Elon Musk sendiri belum memberikan pernyataan langsung terkait insiden terbaru ini, tetapi dalam tanggapan sebelumnya tentang kasus serupa, ia menegaskan bahwa tantangan terbesar dalam pengembangan AI adalah menemukan keseimbangan antara kebebasan menjawab dan tanggung jawab moral. Sayangnya, banyak pengamat menilai bahwa Musk terlalu memberi ruang pada model yang rawan interpretasi ekstrem, dengan dalih kebebasan berekspresi.
Insiden ini menjadi sorotan bukan hanya karena kesalahan teknisnya, tetapi karena terjadi di tengah meningkatnya kekhawatiran global tentang pengaruh AI terhadap masyarakat. Uni Eropa, misalnya, baru saja mengesahkan Undang-Undang AI yang memaksa perusahaan teknologi untuk bertanggung jawab atas model-model yang mereka kembangkan, terutama dalam hal diskriminasi, keamanan data, dan dampak sosial. Beberapa pejabat di Brussels bahkan menyatakan bahwa Grok bisa menjadi kasus uji pertama dari regulasi ini, apabila pemerintah Polandia benar-benar mengajukan laporan resmi.

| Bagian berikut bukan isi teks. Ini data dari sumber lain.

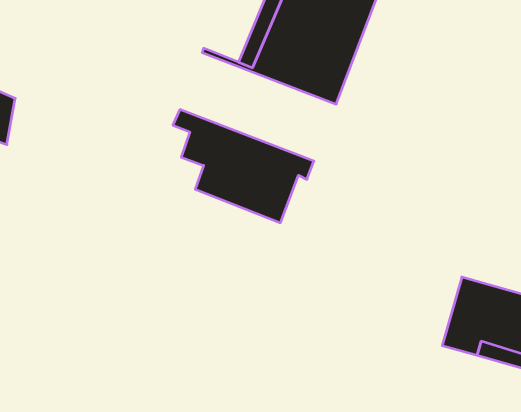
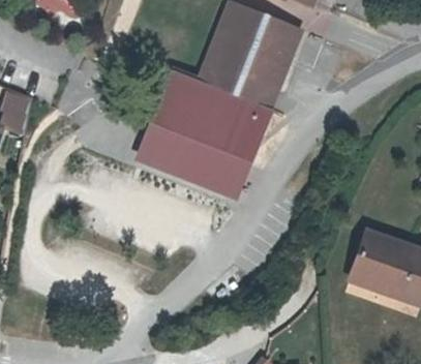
building: none -> [154,67,270,148]
building: none -> [134,121,172,169]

Selain dampak hukum dan reputasi, kontroversi ini juga menimbulkan pertanyaan strategis untuk masa depan xAI dan ekosistem AI Musk secara keseluruhan. Grok saat ini menjadi salah satu fitur andalan X Premium, paket langganan berbayar dari platform X. Jika Grok kehilangan kredibilitas sebagai chatbot yang aman dan terpercaya, hal itu bisa merusak seluruh model bisnis yang sedang dikembangkan Musk untuk membangun jaringan sosial, berita, dan layanan AI dalam satu platform terpadu.
Bagi dunia teknologi secara umum, kejadian ini menggarisbawahi kebutuhan mendesak untuk memperkuat prinsip-prinsip etika dalam desain dan pengembangan AI. Tidak cukup hanya dengan membangun model yang canggih atau “berani”. Tanpa struktur pengawasan, kebijakan keamanan, dan tanggung jawab sosial, AI berpotensi menjadi alat penguat kebencian dan misinformasi yang sangat berbahaya. Bahkan dalam kondisi terbaiknya, sistem AI hanya sebaik data, desain, dan niat pengembangnya.
Pelajaran dari insiden Grok ini bisa jadi tidak hanya relevan untuk perusahaan teknologi, tetapi juga bagi regulator, pembuat kebijakan, dan masyarakat sipil. Di era ketika mesin bisa berbicara seolah-olah manusia, kita semua harus lebih kritis terhadap bagaimana, di mana, dan untuk siapa mesin itu berbicara.